The law firm I thought I’d inherited is in worse trouble than a ship without a captain. After consulting the court documents, I discovered that Dad really hadn’t paid Nick Terranova for his equity. The man now has the right to liquidate its assets, leaving every employee jobless.

It’s not surprising no one wants to look me in the eye. I’m the daughter of a scammer. Dad made everyone think their jobs were secure. Now that he and our biggest client are dead, the firm may as well be the Titanic.

I can’t think straight because my pussy still throbs from last night’s encounter with the masked man. It was harrowing, hot, and humiliating. He came all over my face just as I was on the verge of climax, and I’m sure he aimed the spray of cum in my eyes on purpose.

He needs to be stopped. A man like him won’t be just satisfied with a blow job or masturbation. He’ll escalate. He might even be a psychopath. If I don’t do something about him now, I could end up pregnant. Or dead.

And then there’s Mom. Who isn’t actually my birth mother, but a first cousin, once removed. Knowing she took care of me when I was at my most vulnerable makes me love her even more.

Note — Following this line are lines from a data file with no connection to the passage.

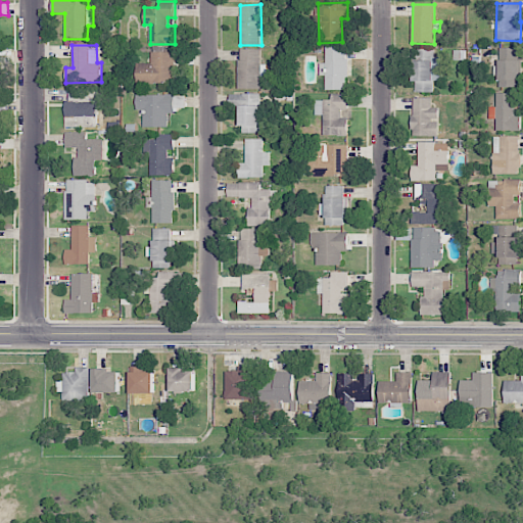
[(347,90),(346,46),(325,46),(326,62),(320,62),(320,75),(326,75),(326,90),(347,90)]
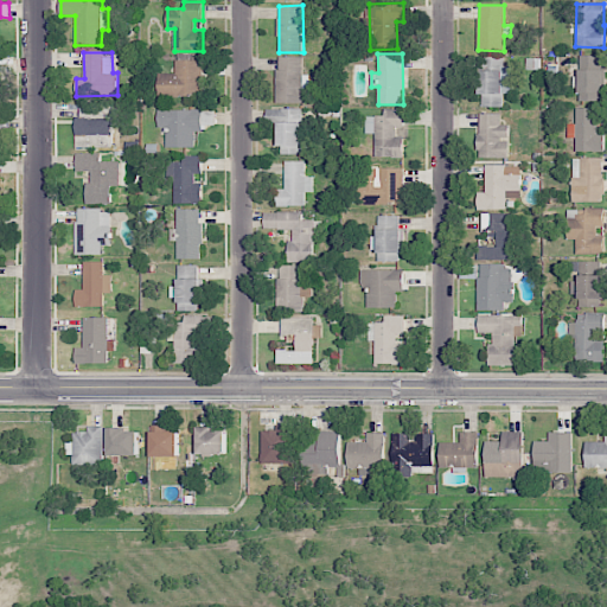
[(304,103),(304,78),(302,78),(302,56),(276,57),(278,103),(304,103)]
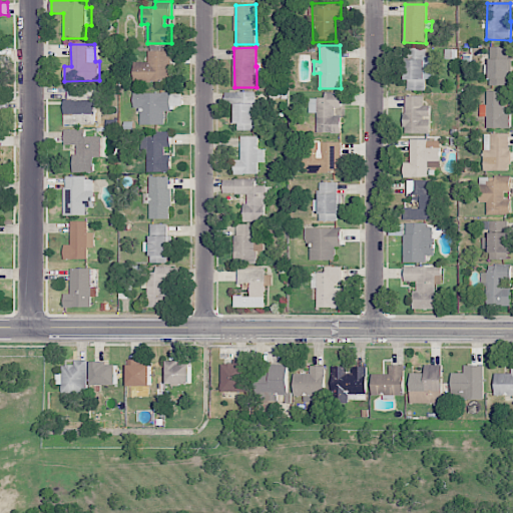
[(489,85),(509,85),(510,47),(490,47),(489,85)]
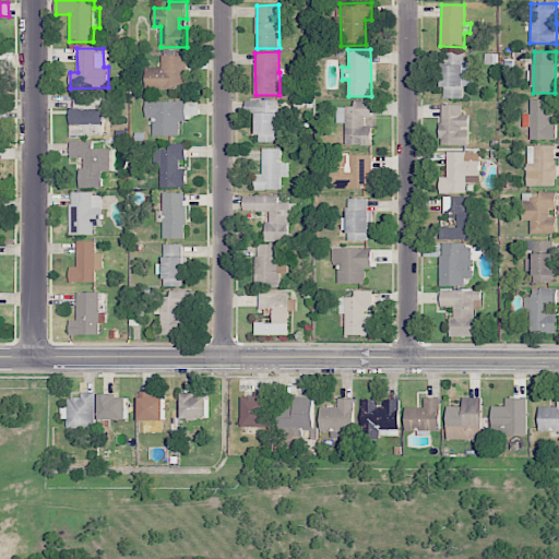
[(472,61),(464,61),(464,52),(444,52),(445,66),(442,66),(443,98),(464,98),(464,86),(472,85),(472,61)]
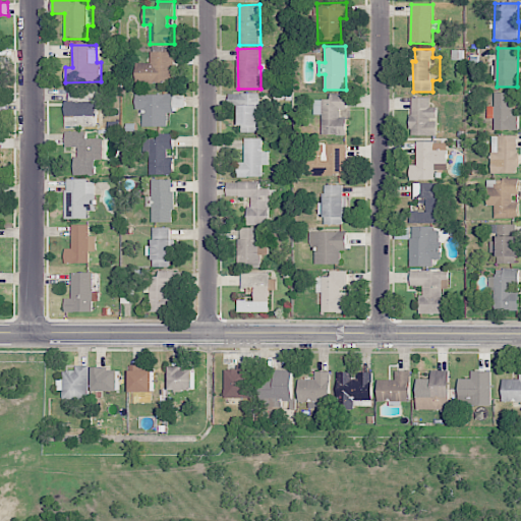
[(174,52),(151,52),(151,63),(135,63),(135,83),(174,82),(174,52)]
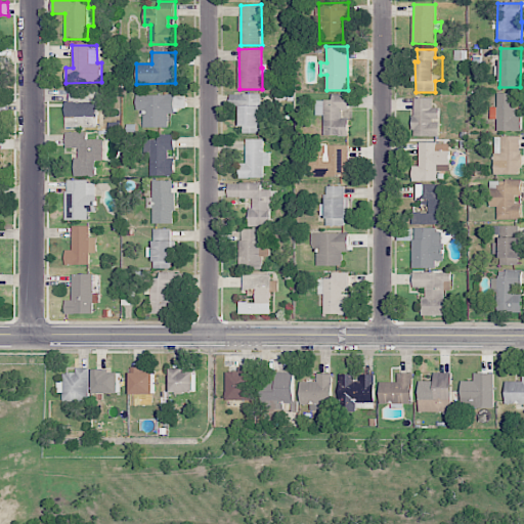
[(97,88),(69,87),(69,100),(66,100),(64,127),(96,127),(97,88)]
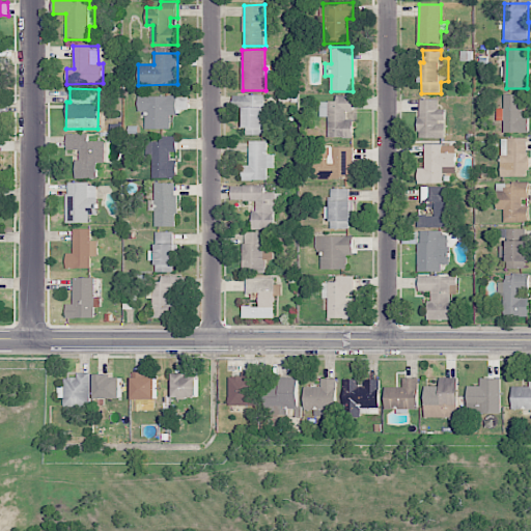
[(233,95),(233,107),(244,107),(245,135),(264,135),(264,94),(233,95)]
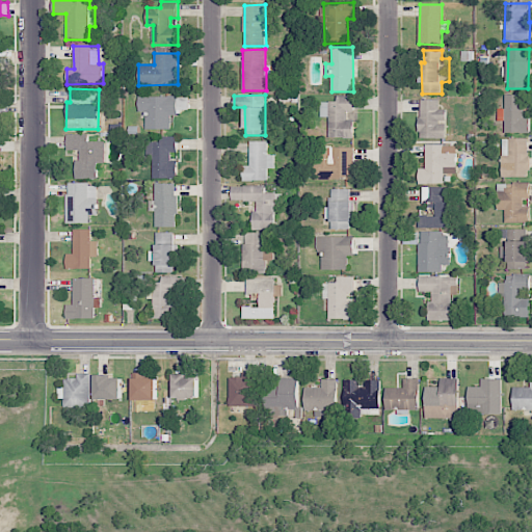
[(523,95),(505,95),(505,109),(498,109),(498,121),(505,121),(505,133),(530,133),(530,117),(523,117),(523,95)]
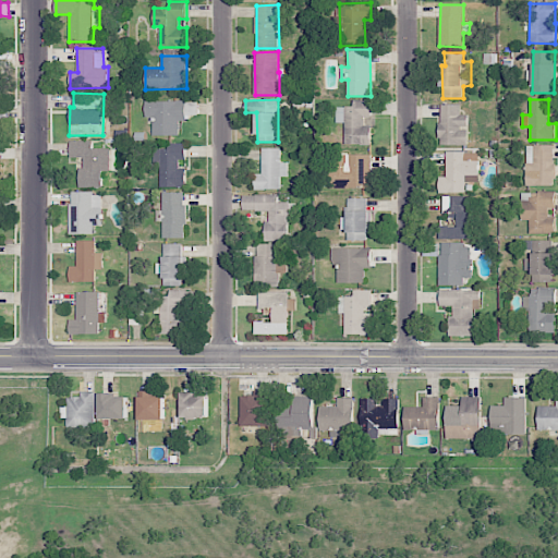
[(153,118),(153,135),(179,136),(180,121),(186,121),(186,101),(145,100),(145,118),(153,118)]
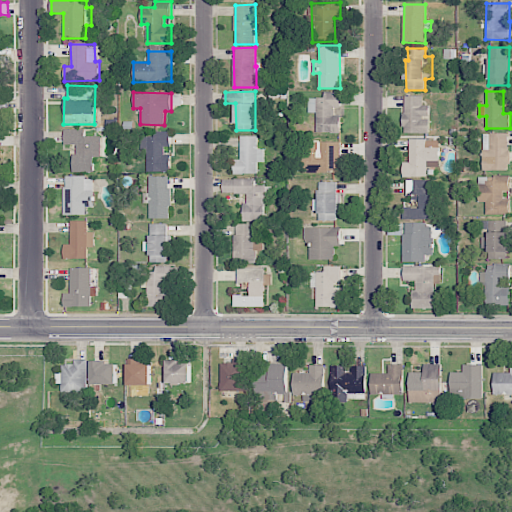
[(308,98),(308,113),(316,113),(317,133),(341,132),(340,112),(341,112),(340,92),(324,92),(324,97),(308,98)]
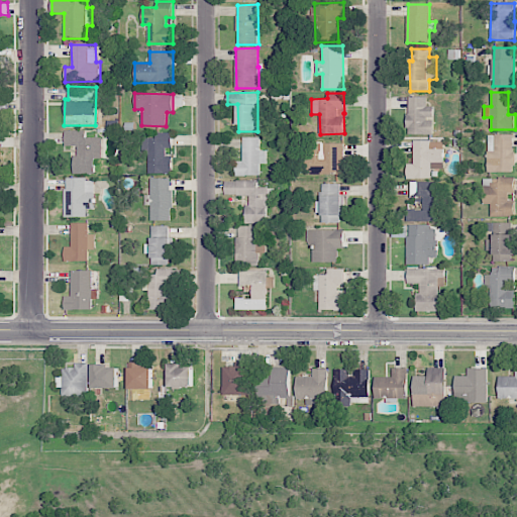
[(427,97),(408,97),(408,134),(433,134),(433,118),(433,106),(427,106),(427,97)]
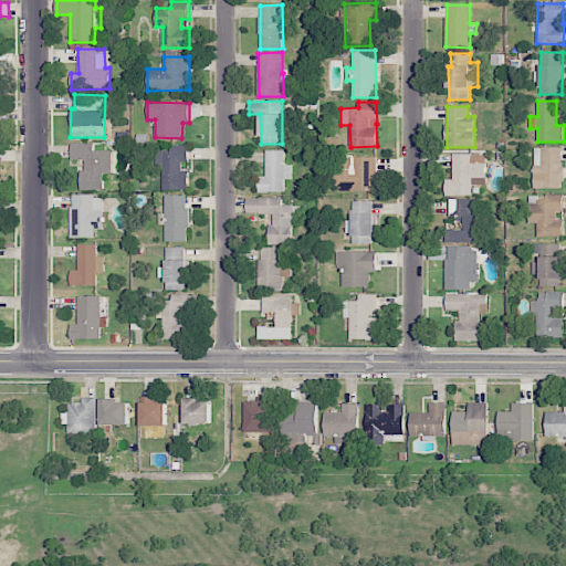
[(103,190),(104,173),(111,173),(112,150),(93,150),(94,143),(71,143),(71,159),(85,159),(84,170),(81,169),(81,190),(103,190)]
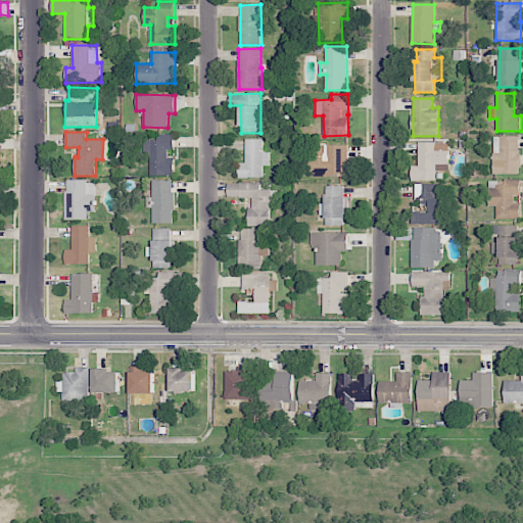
[(150,175),(174,175),(174,157),(169,157),(169,149),(175,150),(175,134),(158,134),(158,140),(145,140),(145,155),(151,155),(150,175)]
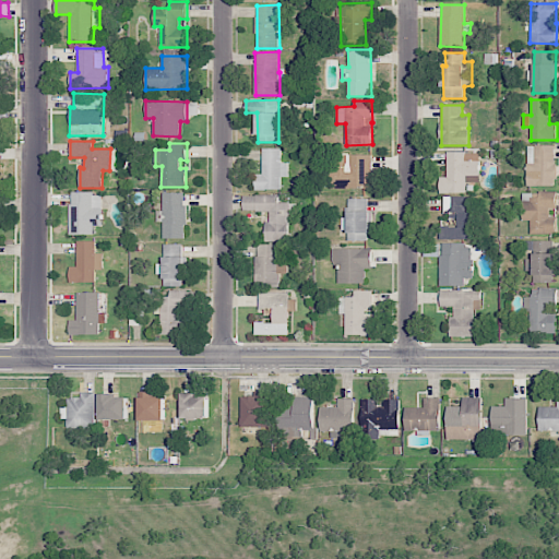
[(555,145),(527,146),(528,187),(556,186),(555,145)]
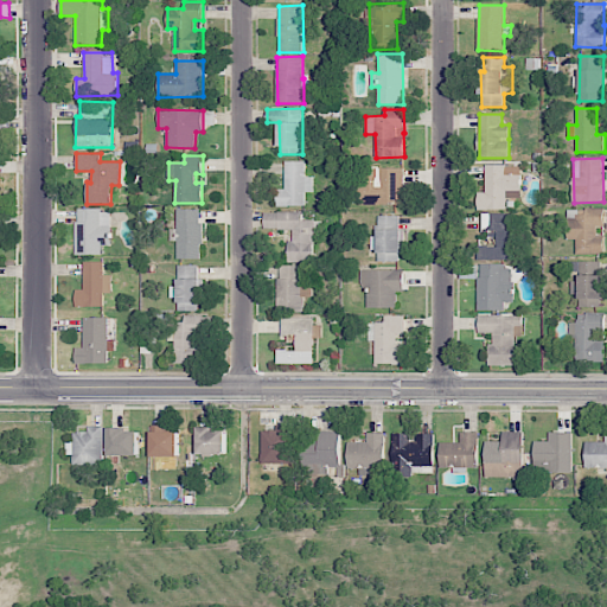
[(305,161),(285,161),(285,189),(278,189),(278,206),(305,206),(305,192),(313,192),(313,177),(305,177),(305,161)]
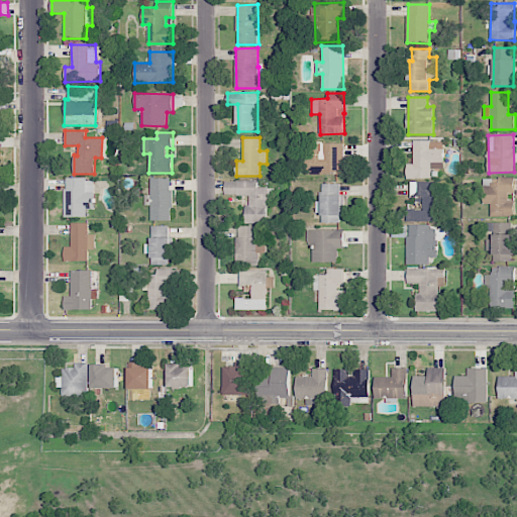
[(407,163),(407,178),(431,179),(431,169),(443,169),(443,140),(413,140),(413,164),(407,163)]
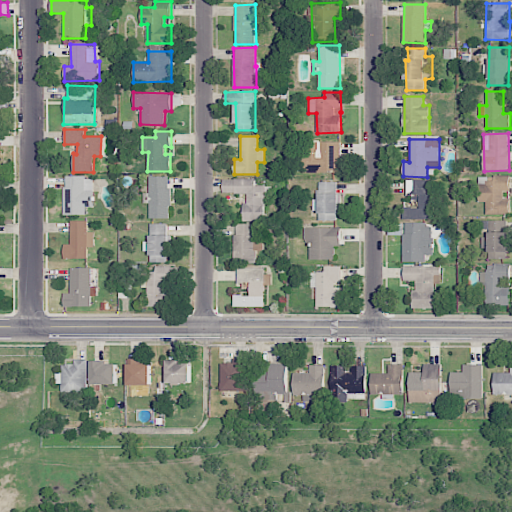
[(340,141),(305,142),(305,172),(341,172),(340,141)]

I can’t let her carry out that harebrained scheme to murder Bossanova for the insurance money. Valentino and his brother only got away with it for so long because they’re connected to the Bellavista family, who have been pulling strings for them for years.

Mom has no contacts, no influence, and no money to hire a defense attorney. Killing Valentino is a one-way ticket to the electric chair.

A knock sounds on the stall door, pulling me out of my thoughts. I jerk backward, my pulse pounding.

“Ginny,” Martina says from the other side of the bathroom. “Are you in there?”

“Yeah.” I rise off the toilet seat and flush.

Grabbing my purse from the coat hook, I open the door. Martina steps back, staring at me with a furrowed brow.

“You okay?” she asks.

I reach the sinks, breathing hard to stay calm. With trembling fingers, I turn on the faucet, letting cold water rush over my hands. The change in temperature only heightens my frazzled nerves. I lather them with soap, rubbing them together, desperate to wash away the anxiety crawling beneath my skin.

“Everything’s fine,” I mutter, my voice hollow.

“You don’t scrub up like that unless something’s gone wrong.” She stares down at my hands and frowns.

I snatch them from the water, stride to the dryer, and shove my hands beneath the nozzle. The hot air blasts against my skin, making me flinch. I rub them together, forcing them dry with frantic motions.

“Is your OCD flaring up again?” she asks at my back.

My shoulders stiffen. “No. Why do you ask?”

“Do you remember that time at college when your dad told you to break off your engagement?”

Guilt clutches at my chest. I whirl around, meeting her artificially colored eyes. They’re a deeper green today, matching the emerald pendant hanging between her breasts.

I shake my head. “I’m just under a lot of pressure.”